Ja, das alles gibt es auch bei uns in Geisenfeld, und wie dankbar bin ich dafür. Aber ich sollte jetzt langsam lernen, umzudenken und zu sagen: Das gibt es bei euch in Geisenfeld. Mein Gastspiel hier geht zu Ende. Und natürlich fragt man sich zum Schluss, ob man wohl etwas zum „Glanz“ beigetragen hat …
Bei solchen Anlässen wie dem heutigen wird die Wirklichkeit ja doch oft ein wenig ausschnitthaft präsentiert. Von Bismarck gibt es das böse Wort, dass niemals so viel gelogen wird wie vor der Wahl, nach der Jagd und bei Verabschiedungen.
Ich selbst neige, so glaube ich, weniger dazu, mir die Dinge schön zu reden. Meine Grenzen und Mängel sind mir mit jedem Jahre meines Pfarrerseins mehr bewusst geworden. Aber dann habe ich mich manchmal von einem Gedicht trösten lassen, das die große Hilde Domin geschrieben hat.
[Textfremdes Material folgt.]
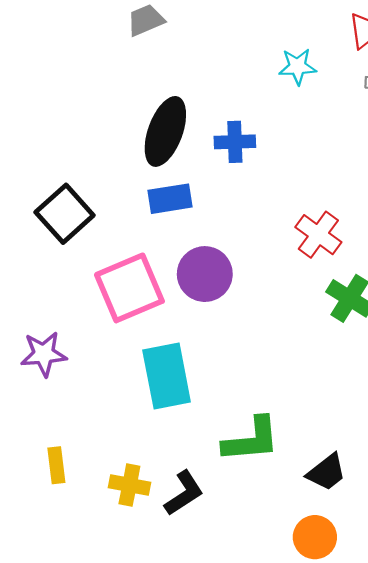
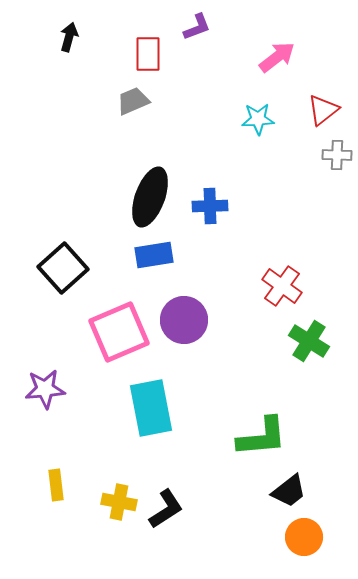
cyan star: (298, 67) -> (258, 119), moved
green L-shape: (251, 440) -> (262, 437), moved
orange circle: (315, 537) -> (304, 537), moved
Mit Lyrik habe ich Euch ja öfter belästigt; lasst es mich heute bitte noch einmal tun. „Wie wenig nütze ich bin“, überschreibt Hilde Domin ihre Zeilen:

Wie wenig nütze ich bin,
ich hebe den Finger und hinterlasse
nicht den kleinsten Strich
in der Luft.

Die Zeit verwischt mein Gesicht,
sie hat schon begonnen.
Hinter meinen Schritten im Staub
wäscht Regen die Straße blank
wie eine Hausfrau.

Ich war hier.
Ich gehe vorüber
ohne Spur.
Die Ulmen am Weg
winken mir zu wie ich komme,
grün blau goldener Gruß,
und vergessen mich,
eh ich vorbei bin.

Ich gehe vorüber –
aber ich lasse vielleicht
den kleinen Ton meiner Stimme,
mein Lachen und meine Tränen
und auch den Gruß der Bäume im Abend
auf einem Stückchen Papier.

Und im Vorbeigehn,
ganz absichtslos,
zünde ich die ein oder andere
Laterne an
in den Herzen am Wegrand.

Liebe Pfarrgemeinde Geisenfeld,
wie das nun genau ist mit der Schönheit und dem Glanz und den „Laternen in den Herzen am Wegrand“, wie das bei mir ist und bei Ihnen und bei uns allen, das beurteilt Gott sei Dank ein anderer.
Sicher ist: Pfarrer kommen und gehen – die Gemeinde bleibt. Und vor allem: Jesus Christus bleibt. Hört bloß nicht auf, ihn zu suchen, diesen wunderbaren Schatz!